# Excerpted text
[Start of Attachment]
Studio album by Frank Carter and the Rattlesnakes
- Released: 26 January 2024
- Length: 38:15
- Label: International Death Cult; AWAL;
- Producer: Dean Richardson; Cam Blackwood;

Frank Carter and the Rattlesnakes chronology
| Sticky (2021) | Dark Rainbow (2024) |  |

= Dark Rainbow =

Dark Rainbow is the fifth studio album by British rock band Frank Carter and the Rattlesnakes, released on 26 January 2024 through International Death Cult and AWAL. It received positive reviews from critics.

==Critical reception==

Dark Rainbow received a score of 71 out of 100 on review aggregator Metacritic based on five critics' reviews, indicating "generally favorable" reception. Mojo stated that "After the initial shock, the pair's songwriting smarts cuts through persuasively, alongside strong messaging about acknowledging your needs and vulnerabilities". Jack Terry of DIY felt that the album "sounds like many of the best bits of each of their previous records" and also wrote that "the eleven tracks here are perhaps their most consistent and level to date [...] it seems they're keeping themselves well oiled".

Kerrang!s Mark Sutherland stated that it is "the sheer quality of the songs that is the most seductive thing here" as it is "augmented with pianos, synths and strings, heavy with mature power ballads and emotionally charged throughout". Reviewing the album for MusicOMH, Russ Horton wrote that it "set[s] a tone of self-evaluation and reflection" and "ranges from delightful weirdness to gloriously anthemic bombast" and while "a significant improvement on their last album", it "doesn't quite hit the heights they've previously shown themselves to be capable of". Simon K. of Sputnikmusic called it "easily the best Rattlesnakes album since Modern Ruin" with "sashaying, fuzzed-out rock grooves, retro-esque synths, dour ballads, and a creeping psychedelic undercurrent [being] the main order of the day, and while the guitar aspect of the record certainly has the most derivative aspects, it's all pulled off pretty well".

Professional ratings
Aggregate scores
| Source | Rating |
| Metacritic | 71/100 |
Review scores
| Source | Rating |
| DIY |  |
| Kerrang! | 4/5 |
| Mojo |  |
| MusicOMH |  |
| Sputnikmusic | 3.7/5 |

==Track listing==

Dark Rainbow track listing
| No. | Title | Length |
|---|---|---|
| 1. | "Honey" | 2:32 |
| 2. | "Man of the Hour" | 3:01 |
| 3. | "Can I Take You Home" | 3:15 |
| 4. | "American Spirit" | 3:38 |
| 5. | "Happier Days" | 3:36 |
| 6. | "Brambles" | 3:32 |
| 7. | "Queen of Hearts" | 3:48 |
| 8. | "Sun Bright Golden Happening" | 3:32 |
| 9. | "Superstar" | 3:14 |
| 10. | "Self Love" | 3:21 |
| 11. | "A Dark Rainbow" | 4:46 |
| Total length: |  | 38:15 |

==Personnel==
Frank Carter and the Rattlesnakes
- Frank Carter – vocals (all tracks), keyboards (track 3), creative direction, illustrations
- Dean Richardson – guitar, programming, production (all tracks); keyboards (tracks 2, 3, 7, 8, 10)
[End of Attachment]
# Entries provided
[Start of Attachment]
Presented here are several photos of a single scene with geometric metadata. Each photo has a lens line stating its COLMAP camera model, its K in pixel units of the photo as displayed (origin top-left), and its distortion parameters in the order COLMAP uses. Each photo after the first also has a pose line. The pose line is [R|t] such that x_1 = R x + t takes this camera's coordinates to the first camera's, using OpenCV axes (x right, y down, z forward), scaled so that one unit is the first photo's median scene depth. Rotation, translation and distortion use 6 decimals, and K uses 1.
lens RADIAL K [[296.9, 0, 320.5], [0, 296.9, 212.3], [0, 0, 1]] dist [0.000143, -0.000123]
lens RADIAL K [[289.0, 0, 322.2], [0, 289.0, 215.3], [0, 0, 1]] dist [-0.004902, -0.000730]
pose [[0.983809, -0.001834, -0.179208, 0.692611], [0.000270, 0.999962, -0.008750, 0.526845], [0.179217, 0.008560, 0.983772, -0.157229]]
[End of Attachment]
[Start of Attachment]
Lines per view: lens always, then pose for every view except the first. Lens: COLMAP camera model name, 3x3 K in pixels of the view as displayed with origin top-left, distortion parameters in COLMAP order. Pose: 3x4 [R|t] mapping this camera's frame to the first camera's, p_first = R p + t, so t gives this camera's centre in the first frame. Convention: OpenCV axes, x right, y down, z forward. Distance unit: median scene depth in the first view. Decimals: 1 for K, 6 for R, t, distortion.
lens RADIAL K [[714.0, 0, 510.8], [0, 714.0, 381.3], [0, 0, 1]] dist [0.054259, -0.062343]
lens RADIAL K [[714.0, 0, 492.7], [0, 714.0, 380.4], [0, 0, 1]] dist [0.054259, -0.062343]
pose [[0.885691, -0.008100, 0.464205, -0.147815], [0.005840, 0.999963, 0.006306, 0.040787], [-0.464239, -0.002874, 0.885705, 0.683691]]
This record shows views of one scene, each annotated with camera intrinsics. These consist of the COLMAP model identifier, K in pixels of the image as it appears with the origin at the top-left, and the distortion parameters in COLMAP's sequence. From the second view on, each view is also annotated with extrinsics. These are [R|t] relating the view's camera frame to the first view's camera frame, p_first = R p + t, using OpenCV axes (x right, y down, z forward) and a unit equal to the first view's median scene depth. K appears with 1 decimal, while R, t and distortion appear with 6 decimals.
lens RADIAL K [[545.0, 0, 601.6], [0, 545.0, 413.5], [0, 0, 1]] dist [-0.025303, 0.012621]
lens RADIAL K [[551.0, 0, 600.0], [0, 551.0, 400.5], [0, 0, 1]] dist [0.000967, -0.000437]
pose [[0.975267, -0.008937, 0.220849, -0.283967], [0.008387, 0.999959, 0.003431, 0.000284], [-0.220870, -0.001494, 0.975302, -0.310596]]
[End of Attachment]
# What you will do
**A.** In the Dark Rainbow article, what score did the album receive on Metacritic?
**B.** List every source named under "Review scores" in the Dark Rainbow article.

# Activity answers
**A.** 71 out of 100, based on five critics' reviews.

**B.** DIY, Kerrang!, Mojo, MusicOMH, Sputnikmusic